Minha máquina fotográfica.

Ao abrir o zíper e constatar que ela ainda brilhava com tudo o que eu tinha de mais valioso dentro, senti aquele friozinho na barriga.

- Ele não vem querida! - a voz da Donatella praticamente me fez pular do lugar.

- Ele quem? - Me fingi de desentendida. Recebi dois tapinhas no ombro de cumplicidade.

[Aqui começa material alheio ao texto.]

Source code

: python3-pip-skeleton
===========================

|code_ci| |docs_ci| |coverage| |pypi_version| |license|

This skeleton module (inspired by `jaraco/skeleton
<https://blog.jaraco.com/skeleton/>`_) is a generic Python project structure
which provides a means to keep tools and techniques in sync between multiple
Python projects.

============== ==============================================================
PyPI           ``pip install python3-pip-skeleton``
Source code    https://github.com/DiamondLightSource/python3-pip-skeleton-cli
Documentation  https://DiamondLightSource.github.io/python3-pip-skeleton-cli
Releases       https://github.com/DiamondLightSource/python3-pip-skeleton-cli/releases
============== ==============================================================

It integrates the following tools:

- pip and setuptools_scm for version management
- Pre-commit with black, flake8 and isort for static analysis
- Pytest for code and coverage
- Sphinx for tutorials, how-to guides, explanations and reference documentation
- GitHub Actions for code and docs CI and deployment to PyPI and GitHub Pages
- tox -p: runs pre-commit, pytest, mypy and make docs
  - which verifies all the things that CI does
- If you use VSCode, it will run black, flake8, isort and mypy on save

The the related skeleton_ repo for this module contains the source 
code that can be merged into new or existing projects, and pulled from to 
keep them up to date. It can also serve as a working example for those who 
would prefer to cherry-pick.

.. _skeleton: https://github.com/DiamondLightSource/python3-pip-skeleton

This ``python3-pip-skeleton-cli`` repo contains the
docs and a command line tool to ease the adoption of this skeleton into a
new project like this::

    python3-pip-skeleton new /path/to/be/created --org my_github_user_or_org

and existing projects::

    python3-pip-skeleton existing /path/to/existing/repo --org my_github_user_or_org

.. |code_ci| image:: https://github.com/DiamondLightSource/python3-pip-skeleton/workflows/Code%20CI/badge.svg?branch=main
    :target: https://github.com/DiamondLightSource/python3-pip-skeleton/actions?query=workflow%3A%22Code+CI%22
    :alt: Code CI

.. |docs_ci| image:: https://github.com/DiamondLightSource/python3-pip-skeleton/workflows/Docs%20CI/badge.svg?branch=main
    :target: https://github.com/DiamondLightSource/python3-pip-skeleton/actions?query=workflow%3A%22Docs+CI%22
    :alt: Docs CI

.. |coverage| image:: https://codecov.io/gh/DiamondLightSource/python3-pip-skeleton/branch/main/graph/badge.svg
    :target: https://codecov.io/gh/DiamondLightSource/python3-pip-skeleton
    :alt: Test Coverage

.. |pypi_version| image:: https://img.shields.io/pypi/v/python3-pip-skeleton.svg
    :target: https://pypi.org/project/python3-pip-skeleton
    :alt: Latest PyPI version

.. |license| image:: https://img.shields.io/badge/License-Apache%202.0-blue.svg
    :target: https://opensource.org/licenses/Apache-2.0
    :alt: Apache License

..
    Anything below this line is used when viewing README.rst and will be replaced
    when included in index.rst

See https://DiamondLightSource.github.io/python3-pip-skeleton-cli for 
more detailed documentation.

- Se soubesse o quanto te conheço, saberia o quanto me ofende achar que pode esconder algo de mim - piscou com um sorriso traiçoeiro.

- Se me conhece tanto quanto eu sei que conhece, saberia o quanto me ofende achar que eu seria capaz de esconder alguma coisa de você.

- Tem razão. Isso é algo que você esconde até de si mesma. Principalmente de si mesma! - a encarei ainda lutando para acreditar. Me recusando na verdade. - Você não o convidou, lembra?

- Eu já sabia que ele não viria.

- Mas não sabia que enviaria seu presente de aniversário, e por isso está a festa inteira de olhos cravados na porta de entrada. Sua esperança é meu tormento - suspirou pesadamente.

- Madrinha... por que diz isso? - Fiquei de frente para ela capturando sua tentativa de sorriso. Falhou miseravelmente.

- Porque eu também ainda espero que ele volte - eu queria acreditar que ela falava do filho, mas não. E se tem uma coisa que aprendi com Donatella, é que as vezes apenas amar, não é o bastante.

Confesso que só aprendi essa lição muito tempo depois. Muito, mas... muito tempo depois, não sei dizer exatamente quando. Apenas me lembro de acordar um belo dia, sentir esse mesmo frio na barriga ao comemorar mais um aniversário, que durou alguns passos até a porta de entrada. Ao abri-la, não tinha nenhuma visita inesperada, apenas algo que subiu para o topo da minha lista de prioridades, lista essa que só tem um título: "problemas."

Desde então eu nunca mais esperei, por nada, nem ninguém.